WHAT IS REQUIRED:
Reproduce the listing below exactly, minus its pictures.

AVAILABLE DATA:
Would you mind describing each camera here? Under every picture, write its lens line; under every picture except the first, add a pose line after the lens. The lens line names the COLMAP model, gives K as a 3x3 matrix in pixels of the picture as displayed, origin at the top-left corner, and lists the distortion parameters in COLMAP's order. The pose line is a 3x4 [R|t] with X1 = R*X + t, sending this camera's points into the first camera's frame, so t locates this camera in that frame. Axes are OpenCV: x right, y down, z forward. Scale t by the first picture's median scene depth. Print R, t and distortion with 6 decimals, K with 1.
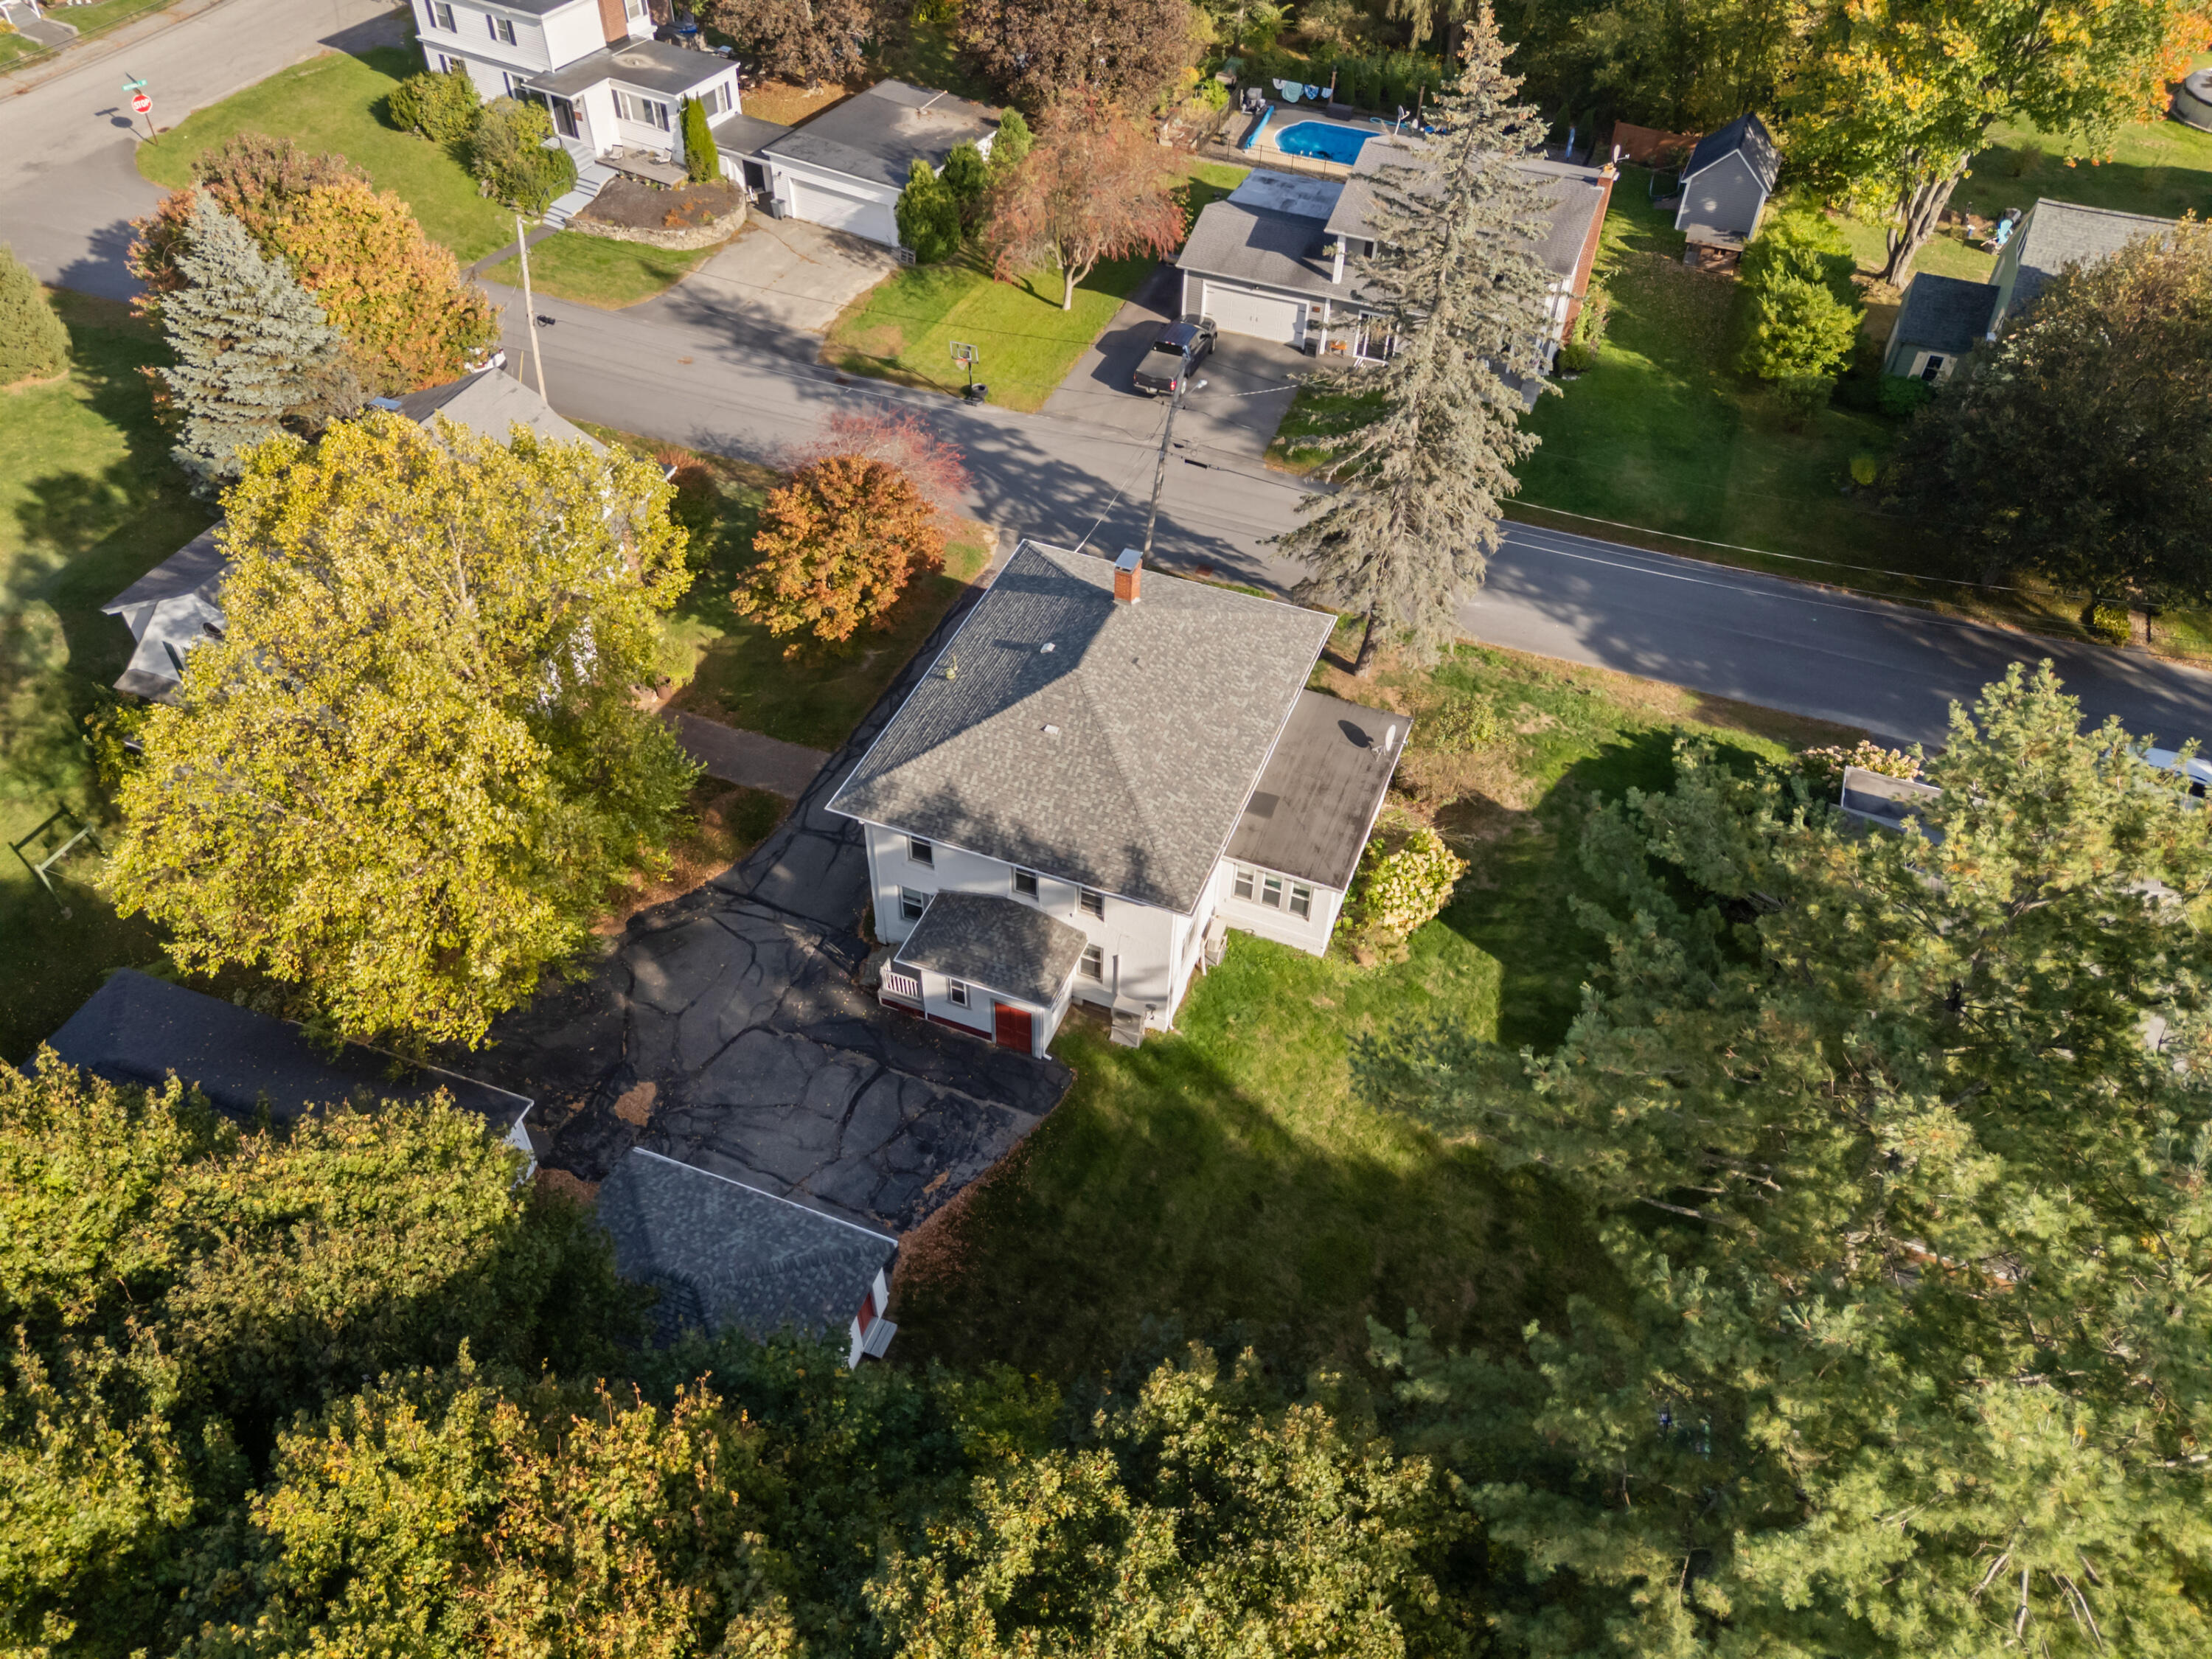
lens RADIAL K [[1599.0, 0, 1106.0], [0, 1599.0, 829.5], [0, 0, 1]] dist [0.028628, -0.008989]
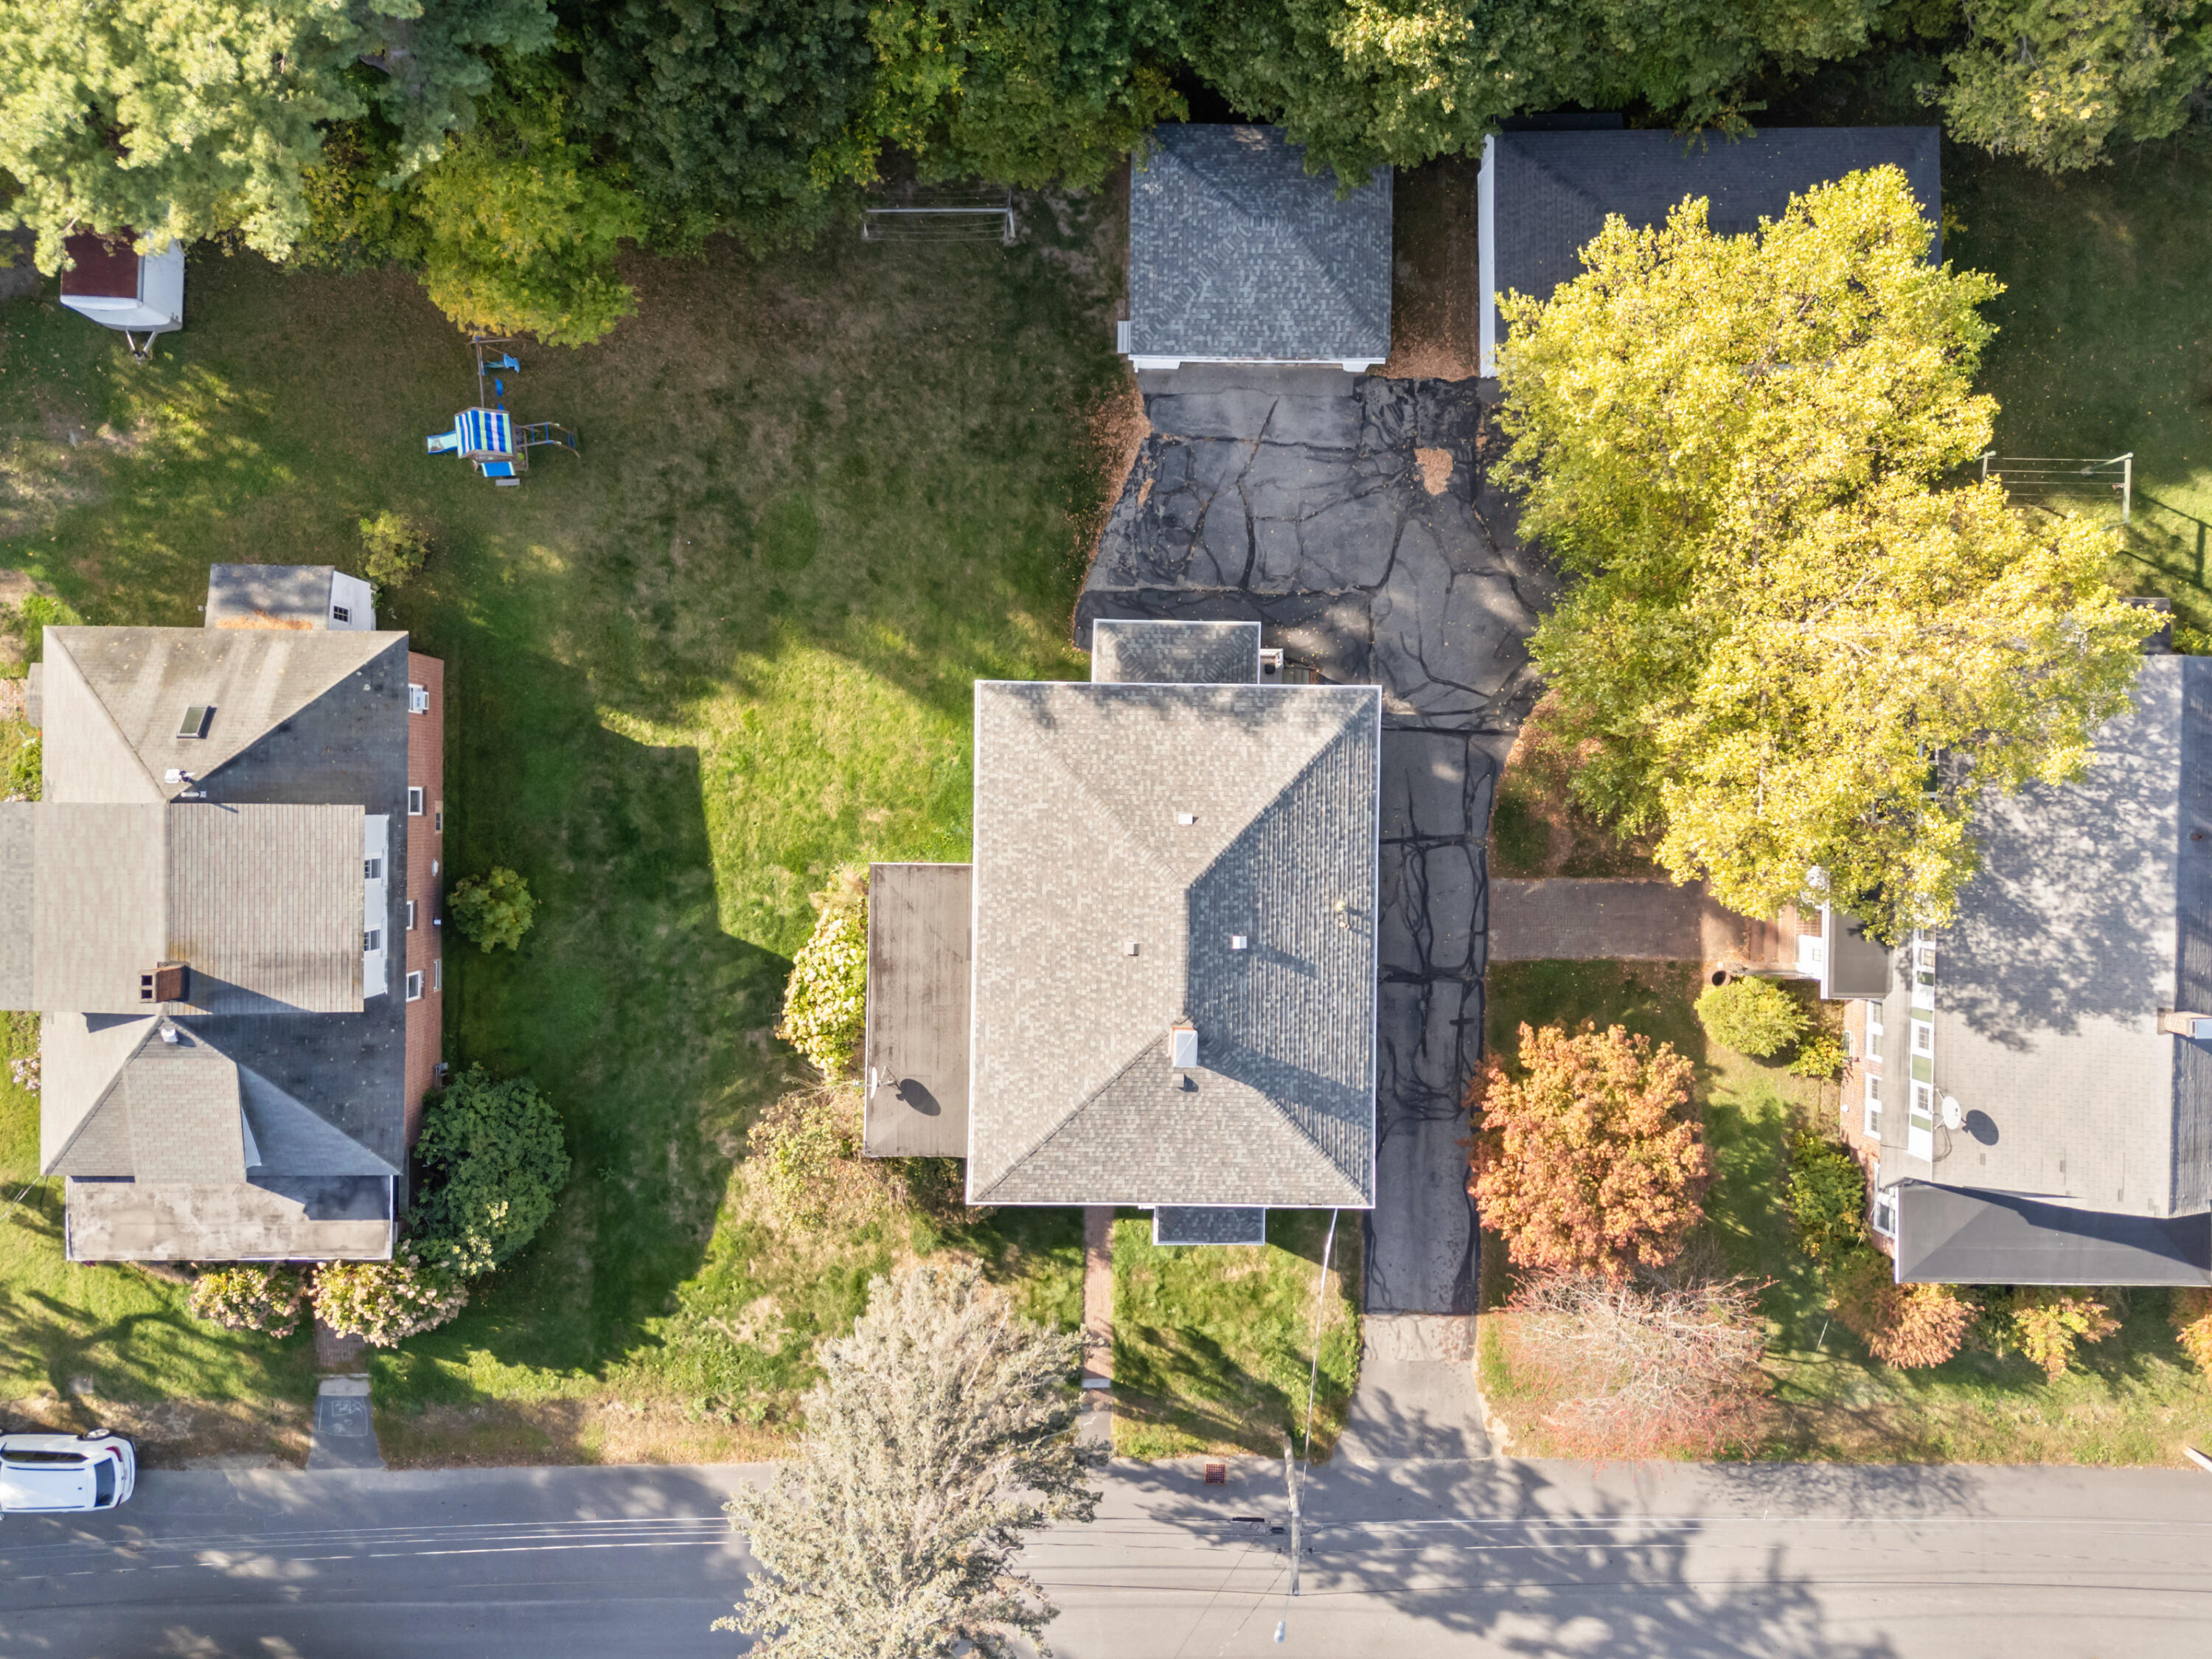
lens RADIAL K [[1599.0, 0, 1106.0], [0, 1599.0, 829.5], [0, 0, 1]] dist [0.028628, -0.008989]
pose [[-0.937620, 0.346175, -0.032118, 0.034733], [-0.275392, -0.683153, 0.676359, -0.627003], [0.212197, 0.643013, 0.735871, 0.286787]]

EXPECTED ANSWER:
Would you mind describing each camera here? Under every picture, write its lens line; under every picture except the first, add a pose line after the lens. The lens line names the COLMAP model, gives K as a 3x3 matrix in pixels of the picture as displayed, origin at the top-left corner, and lists the distortion parameters in COLMAP's order. The pose line is a 3x4 [R|t] with X1 = R*X + t, sending this camera's points into the first camera's frame, so t locates this camera in that frame. Axes are OpenCV: x right, y down, z forward. Scale t by the first picture's median scene depth. Print R, t and distortion with 6 decimals, K with 1.
lens RADIAL K [[1599.0, 0, 1106.0], [0, 1599.0, 829.5], [0, 0, 1]] dist [0.028628, -0.008989]
lens RADIAL K [[1599.0, 0, 1106.0], [0, 1599.0, 829.5], [0, 0, 1]] dist [0.028628, -0.008989]
pose [[-0.937620, 0.346175, -0.032118, 0.034733], [-0.275392, -0.683153, 0.676359, -0.627003], [0.212197, 0.643013, 0.735871, 0.286787]]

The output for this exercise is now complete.